The OIG has also announced it will continue focusing on the following activities:

  • appropriate payments: The OIG announced that planning is ongoing for FY 2015 and beyond to expand the agency’s portfolio examining insufficient payment policies and practices, including comparison among government programs to identify instances when Medicare paid significantly different amounts for the same or similar services or when less efficient payment methodologies were used.
  • Medicare oversight of provider-based status: The OIG will determine the extent to facilities that claim provider-based status comply with the provider-based regulatory requirements codified at 42 CFR 413.65. Medicare payments are generally higher for services furnished in provider-based facilities compared to freestanding clinics.
  • comparison of provider-based and freestanding clinics: The OIG will review and compare Medicare payments for clinic visits in provider-based facilities and freestanding clinics in order to determine the difference in payments made and assess the potential impact on the Medicare program of hospitals claiming provider-based status for their facilities.

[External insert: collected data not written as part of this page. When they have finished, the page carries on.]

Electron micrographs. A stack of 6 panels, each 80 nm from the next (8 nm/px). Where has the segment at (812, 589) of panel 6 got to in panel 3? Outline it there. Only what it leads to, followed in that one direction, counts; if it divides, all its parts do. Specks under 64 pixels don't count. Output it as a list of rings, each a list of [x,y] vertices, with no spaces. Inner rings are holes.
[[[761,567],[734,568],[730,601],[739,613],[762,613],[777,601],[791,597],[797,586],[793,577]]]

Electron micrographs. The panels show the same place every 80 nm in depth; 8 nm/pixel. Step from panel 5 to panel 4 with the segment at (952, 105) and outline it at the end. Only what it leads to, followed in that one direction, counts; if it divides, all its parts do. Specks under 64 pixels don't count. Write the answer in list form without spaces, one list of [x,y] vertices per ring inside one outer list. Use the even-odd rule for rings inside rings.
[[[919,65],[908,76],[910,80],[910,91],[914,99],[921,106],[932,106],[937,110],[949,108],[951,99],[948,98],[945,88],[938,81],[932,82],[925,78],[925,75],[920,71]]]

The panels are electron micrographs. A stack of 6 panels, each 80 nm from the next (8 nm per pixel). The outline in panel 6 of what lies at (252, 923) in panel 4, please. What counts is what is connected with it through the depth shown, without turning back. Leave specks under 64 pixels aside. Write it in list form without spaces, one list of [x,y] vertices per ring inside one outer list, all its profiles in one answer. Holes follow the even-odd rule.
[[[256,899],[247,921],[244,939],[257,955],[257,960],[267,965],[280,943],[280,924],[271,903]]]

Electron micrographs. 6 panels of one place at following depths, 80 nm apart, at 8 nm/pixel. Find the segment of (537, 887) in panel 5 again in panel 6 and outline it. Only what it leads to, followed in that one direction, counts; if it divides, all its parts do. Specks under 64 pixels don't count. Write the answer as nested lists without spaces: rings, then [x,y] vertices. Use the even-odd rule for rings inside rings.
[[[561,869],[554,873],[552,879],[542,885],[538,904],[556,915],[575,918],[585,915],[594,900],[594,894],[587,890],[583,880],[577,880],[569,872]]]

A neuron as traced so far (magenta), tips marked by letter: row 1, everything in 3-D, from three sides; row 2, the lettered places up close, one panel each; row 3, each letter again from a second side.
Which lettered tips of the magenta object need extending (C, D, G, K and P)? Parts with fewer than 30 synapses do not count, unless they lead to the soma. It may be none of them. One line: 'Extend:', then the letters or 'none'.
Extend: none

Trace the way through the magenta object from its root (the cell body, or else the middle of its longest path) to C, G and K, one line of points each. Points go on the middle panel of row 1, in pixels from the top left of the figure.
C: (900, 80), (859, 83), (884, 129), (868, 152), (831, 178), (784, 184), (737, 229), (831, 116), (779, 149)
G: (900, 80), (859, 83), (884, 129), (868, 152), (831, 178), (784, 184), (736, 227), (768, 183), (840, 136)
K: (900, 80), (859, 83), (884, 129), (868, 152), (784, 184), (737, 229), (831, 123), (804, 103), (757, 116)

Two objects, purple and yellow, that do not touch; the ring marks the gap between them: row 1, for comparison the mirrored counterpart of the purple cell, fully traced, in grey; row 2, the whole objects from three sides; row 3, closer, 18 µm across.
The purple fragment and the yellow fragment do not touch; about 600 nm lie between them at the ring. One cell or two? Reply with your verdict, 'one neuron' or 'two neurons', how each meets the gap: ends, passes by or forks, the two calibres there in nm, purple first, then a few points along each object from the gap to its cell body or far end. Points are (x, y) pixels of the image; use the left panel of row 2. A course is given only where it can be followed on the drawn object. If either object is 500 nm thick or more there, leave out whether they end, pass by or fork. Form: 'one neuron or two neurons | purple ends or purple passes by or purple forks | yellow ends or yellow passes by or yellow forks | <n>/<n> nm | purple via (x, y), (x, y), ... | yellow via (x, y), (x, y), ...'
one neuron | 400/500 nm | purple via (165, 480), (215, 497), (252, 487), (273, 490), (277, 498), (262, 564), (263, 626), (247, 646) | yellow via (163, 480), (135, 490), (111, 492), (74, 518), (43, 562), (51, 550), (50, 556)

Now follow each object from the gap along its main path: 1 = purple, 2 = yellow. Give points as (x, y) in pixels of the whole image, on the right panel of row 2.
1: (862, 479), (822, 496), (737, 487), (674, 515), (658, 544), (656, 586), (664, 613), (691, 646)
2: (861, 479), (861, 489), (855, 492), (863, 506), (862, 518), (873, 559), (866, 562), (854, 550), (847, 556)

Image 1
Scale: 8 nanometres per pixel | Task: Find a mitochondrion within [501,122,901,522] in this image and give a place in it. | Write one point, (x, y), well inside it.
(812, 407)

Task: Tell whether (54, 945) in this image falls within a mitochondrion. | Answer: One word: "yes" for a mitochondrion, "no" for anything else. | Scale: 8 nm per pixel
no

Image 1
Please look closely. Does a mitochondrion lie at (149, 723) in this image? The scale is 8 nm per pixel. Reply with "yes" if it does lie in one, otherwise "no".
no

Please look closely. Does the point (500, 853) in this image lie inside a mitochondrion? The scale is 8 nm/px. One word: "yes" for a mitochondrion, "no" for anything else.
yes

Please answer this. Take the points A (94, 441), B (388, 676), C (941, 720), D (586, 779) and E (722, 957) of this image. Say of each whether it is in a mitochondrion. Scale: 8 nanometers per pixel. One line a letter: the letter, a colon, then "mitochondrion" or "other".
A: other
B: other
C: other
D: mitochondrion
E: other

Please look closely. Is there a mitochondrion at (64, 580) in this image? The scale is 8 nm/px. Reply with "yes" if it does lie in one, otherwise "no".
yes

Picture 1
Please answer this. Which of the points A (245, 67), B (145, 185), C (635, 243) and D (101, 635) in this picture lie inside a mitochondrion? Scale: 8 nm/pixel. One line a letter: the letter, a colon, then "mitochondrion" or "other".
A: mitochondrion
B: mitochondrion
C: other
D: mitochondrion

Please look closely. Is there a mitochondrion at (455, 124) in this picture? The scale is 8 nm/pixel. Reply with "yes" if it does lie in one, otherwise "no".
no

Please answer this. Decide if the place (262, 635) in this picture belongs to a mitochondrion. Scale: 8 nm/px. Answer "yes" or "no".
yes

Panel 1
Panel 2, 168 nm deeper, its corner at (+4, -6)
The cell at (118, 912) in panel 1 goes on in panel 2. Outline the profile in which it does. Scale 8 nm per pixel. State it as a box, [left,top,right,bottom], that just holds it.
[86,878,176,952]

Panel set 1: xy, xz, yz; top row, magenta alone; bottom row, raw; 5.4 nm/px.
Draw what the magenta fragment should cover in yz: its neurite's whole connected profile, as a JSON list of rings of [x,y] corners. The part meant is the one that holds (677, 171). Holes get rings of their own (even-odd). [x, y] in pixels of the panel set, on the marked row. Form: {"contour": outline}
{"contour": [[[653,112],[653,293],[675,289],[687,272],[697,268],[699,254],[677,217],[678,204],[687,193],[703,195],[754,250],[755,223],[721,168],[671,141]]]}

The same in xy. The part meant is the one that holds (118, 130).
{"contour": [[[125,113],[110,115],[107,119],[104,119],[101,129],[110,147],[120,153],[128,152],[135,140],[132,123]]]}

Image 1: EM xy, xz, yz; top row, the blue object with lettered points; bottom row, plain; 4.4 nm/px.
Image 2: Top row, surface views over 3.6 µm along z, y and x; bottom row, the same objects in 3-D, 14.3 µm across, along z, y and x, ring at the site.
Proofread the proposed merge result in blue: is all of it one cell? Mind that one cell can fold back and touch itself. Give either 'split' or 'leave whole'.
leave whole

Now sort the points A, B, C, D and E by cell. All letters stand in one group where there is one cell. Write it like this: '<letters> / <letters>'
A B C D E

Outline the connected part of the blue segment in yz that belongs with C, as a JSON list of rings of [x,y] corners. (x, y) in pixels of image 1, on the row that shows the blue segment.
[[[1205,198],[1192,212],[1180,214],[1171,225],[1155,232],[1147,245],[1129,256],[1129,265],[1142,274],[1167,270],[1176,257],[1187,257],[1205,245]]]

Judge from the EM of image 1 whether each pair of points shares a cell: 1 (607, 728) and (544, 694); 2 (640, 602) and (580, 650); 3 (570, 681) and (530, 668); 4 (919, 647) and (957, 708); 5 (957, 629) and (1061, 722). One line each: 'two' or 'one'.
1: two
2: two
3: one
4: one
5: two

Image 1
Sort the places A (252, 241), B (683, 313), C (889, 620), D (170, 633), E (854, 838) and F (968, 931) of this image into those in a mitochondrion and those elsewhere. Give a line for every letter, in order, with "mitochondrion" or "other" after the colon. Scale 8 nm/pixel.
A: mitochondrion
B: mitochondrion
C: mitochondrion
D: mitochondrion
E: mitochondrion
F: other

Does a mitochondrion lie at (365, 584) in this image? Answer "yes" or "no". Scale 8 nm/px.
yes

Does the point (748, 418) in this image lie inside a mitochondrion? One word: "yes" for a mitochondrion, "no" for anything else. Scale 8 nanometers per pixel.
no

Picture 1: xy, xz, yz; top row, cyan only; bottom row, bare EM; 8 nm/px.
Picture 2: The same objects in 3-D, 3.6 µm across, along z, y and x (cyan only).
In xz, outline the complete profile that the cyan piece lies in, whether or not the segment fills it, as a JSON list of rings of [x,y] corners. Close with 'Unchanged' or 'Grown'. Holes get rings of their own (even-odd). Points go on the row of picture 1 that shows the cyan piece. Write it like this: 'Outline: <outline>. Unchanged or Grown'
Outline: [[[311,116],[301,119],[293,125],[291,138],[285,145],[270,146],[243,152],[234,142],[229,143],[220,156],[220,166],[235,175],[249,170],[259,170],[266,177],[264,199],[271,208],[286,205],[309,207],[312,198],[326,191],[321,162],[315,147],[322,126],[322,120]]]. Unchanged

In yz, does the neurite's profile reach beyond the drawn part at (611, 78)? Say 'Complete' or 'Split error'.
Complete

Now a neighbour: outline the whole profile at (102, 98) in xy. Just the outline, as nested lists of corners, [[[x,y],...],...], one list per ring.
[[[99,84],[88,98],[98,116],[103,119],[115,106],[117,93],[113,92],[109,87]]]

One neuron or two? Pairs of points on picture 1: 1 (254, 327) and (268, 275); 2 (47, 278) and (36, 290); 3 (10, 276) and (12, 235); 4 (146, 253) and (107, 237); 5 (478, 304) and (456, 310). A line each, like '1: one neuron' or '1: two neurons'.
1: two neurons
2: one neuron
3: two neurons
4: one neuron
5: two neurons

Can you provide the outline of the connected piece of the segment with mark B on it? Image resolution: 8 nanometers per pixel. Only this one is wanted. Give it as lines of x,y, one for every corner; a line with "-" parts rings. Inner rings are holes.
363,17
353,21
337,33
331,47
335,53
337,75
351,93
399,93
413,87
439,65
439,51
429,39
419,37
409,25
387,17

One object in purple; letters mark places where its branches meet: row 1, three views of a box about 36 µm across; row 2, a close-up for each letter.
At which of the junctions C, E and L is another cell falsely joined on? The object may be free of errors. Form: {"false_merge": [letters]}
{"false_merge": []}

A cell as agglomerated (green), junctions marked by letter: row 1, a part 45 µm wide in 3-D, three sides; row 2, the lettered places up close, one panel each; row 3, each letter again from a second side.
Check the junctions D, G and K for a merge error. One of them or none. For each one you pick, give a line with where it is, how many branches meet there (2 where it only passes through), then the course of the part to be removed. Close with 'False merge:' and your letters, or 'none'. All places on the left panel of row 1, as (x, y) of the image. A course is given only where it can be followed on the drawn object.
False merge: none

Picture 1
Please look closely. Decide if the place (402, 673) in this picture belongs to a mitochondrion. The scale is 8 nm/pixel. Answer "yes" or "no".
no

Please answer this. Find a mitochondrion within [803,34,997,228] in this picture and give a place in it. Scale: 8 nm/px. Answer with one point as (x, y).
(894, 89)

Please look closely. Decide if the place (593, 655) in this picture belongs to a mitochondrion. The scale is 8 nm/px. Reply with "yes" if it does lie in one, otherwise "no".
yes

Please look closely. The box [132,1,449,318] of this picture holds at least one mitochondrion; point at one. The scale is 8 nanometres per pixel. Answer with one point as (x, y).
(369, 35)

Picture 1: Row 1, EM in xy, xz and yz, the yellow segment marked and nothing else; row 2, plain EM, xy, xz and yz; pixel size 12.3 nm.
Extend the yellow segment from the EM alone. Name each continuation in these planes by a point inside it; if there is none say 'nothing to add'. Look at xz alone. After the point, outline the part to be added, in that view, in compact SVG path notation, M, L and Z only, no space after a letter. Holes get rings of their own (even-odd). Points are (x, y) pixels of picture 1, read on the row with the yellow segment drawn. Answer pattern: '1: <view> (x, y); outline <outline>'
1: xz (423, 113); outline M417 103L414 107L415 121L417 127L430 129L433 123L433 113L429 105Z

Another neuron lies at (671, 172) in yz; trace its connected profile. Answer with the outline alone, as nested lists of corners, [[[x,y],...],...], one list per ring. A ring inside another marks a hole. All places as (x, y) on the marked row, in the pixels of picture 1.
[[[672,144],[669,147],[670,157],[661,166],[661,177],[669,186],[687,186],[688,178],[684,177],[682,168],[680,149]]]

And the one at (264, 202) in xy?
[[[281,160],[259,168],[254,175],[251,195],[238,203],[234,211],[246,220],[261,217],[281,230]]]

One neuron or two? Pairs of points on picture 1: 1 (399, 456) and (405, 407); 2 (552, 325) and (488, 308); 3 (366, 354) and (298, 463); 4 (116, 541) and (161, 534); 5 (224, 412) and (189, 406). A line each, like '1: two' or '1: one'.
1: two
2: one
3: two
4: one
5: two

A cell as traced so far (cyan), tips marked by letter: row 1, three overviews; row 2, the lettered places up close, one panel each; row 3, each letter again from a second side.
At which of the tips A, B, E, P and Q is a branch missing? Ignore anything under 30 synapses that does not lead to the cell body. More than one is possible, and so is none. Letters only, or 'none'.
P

  • Medicare costs associated with defective medical devices: CMS has expressed concerns about the impact on the cost of replacement devices on Medicare payments for inpatient and outpatient care. Consequently, the OIG will review Medicare claims to identify the costs resulting from additional use of medical services associated with the replacement of defective medical devices and determine the impact of those costs on the Medicare Trust Fund.
  • outpatient evaluation and management services billed at the new patient rate: The OIG will review Medicare outpatient payments to hospitals for evaluation and management services for clinic visits billed at the new patient rate in order to determine whether the services were furnished to new rather than established patients, and will recommend recovery of overpayments when appropriate. A new patient has not been admitted as an inpatient to, or registered as an outpatient of, the hospital within the last three years. Preliminary work has identified overpayments that have occurred because hospitals used new patient codes when billing for services furnished to established patients.

With respect to implementing the Affordable Care Act (ACA) programs, the OIG will focus its oversight on the operation of new Health Insurance Marketplaces and the expansion of the Medicaid program. The OIG has prioritized four key areas for reviews: payment accuracy; eligibility systems; management and administration; and security of data and consumer information.